## Task
Can you swap "minimum" for "lowest" in the listing below, starting at the line with "What is the difference between the second" and running through its final line, and give those lines back with nothing else changed?

+++ The input +++

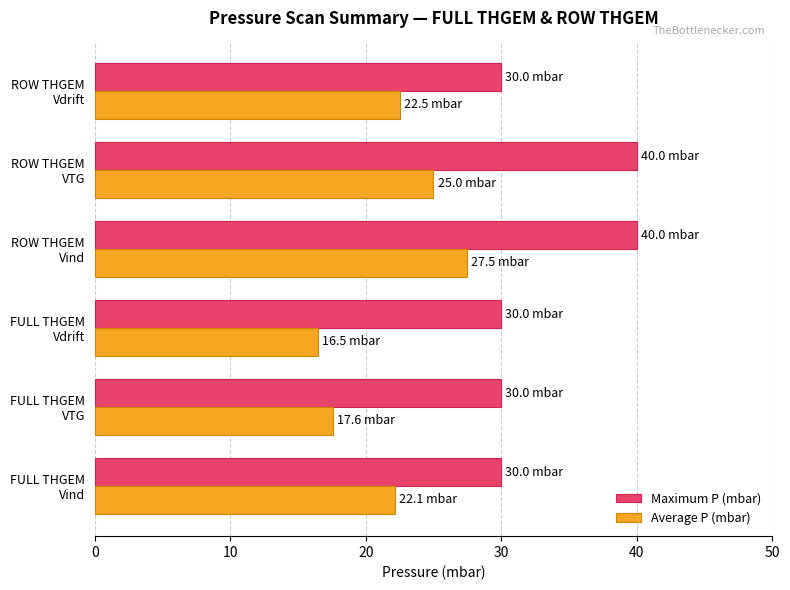

What is the difference between the maximum and second lowest values in the Maximum P (mbar) series?

10.0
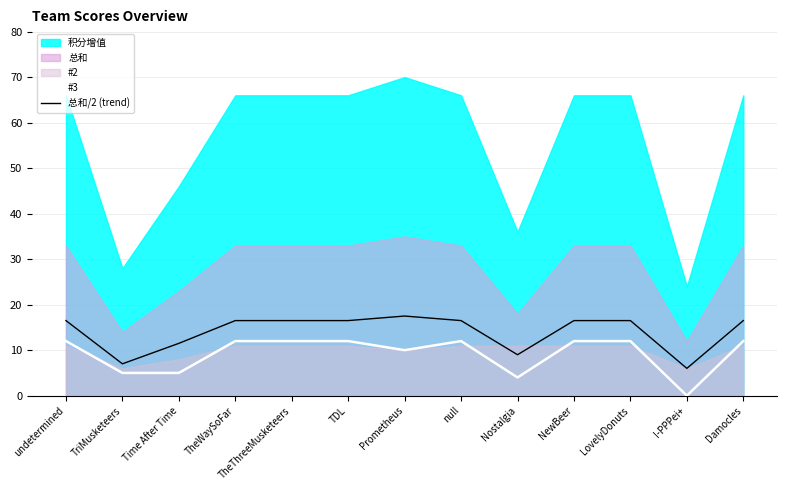

The #3 series shows 5.0 at Time After Time. True or false?

True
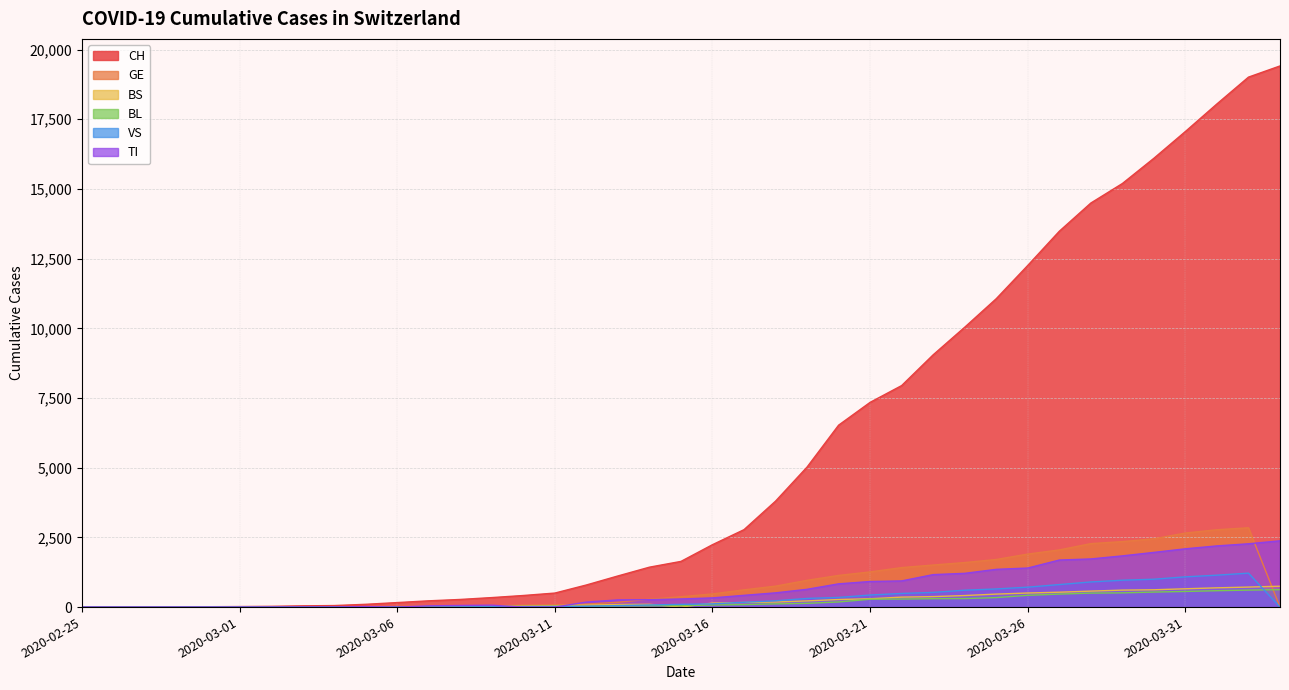

Which series has the largest total across all categories?

CH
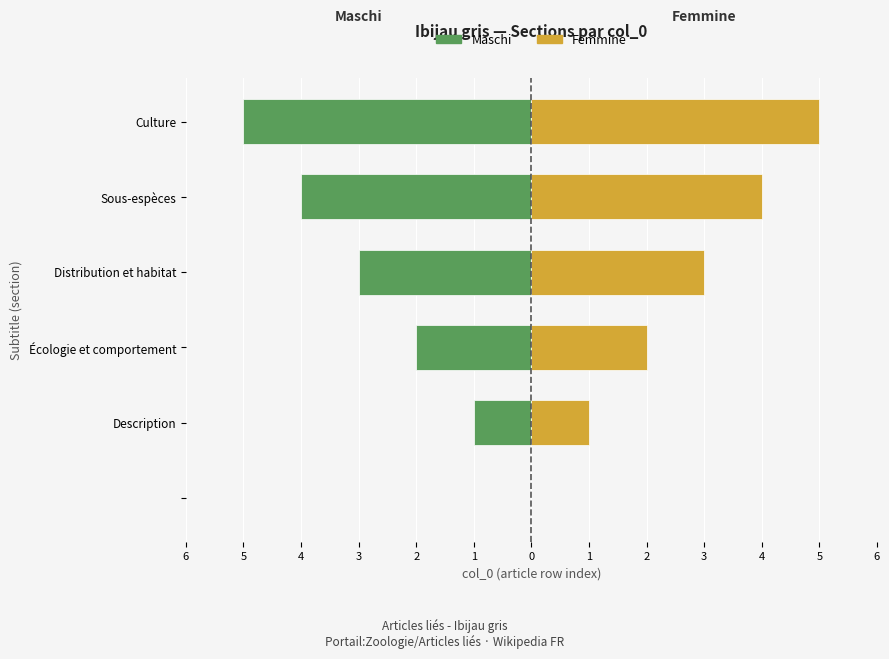

What is the difference between the second highest and minimum values in the Maschi series?

4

+++

## Final answer
What is the difference between the second highest and lowest values in the Maschi series?

4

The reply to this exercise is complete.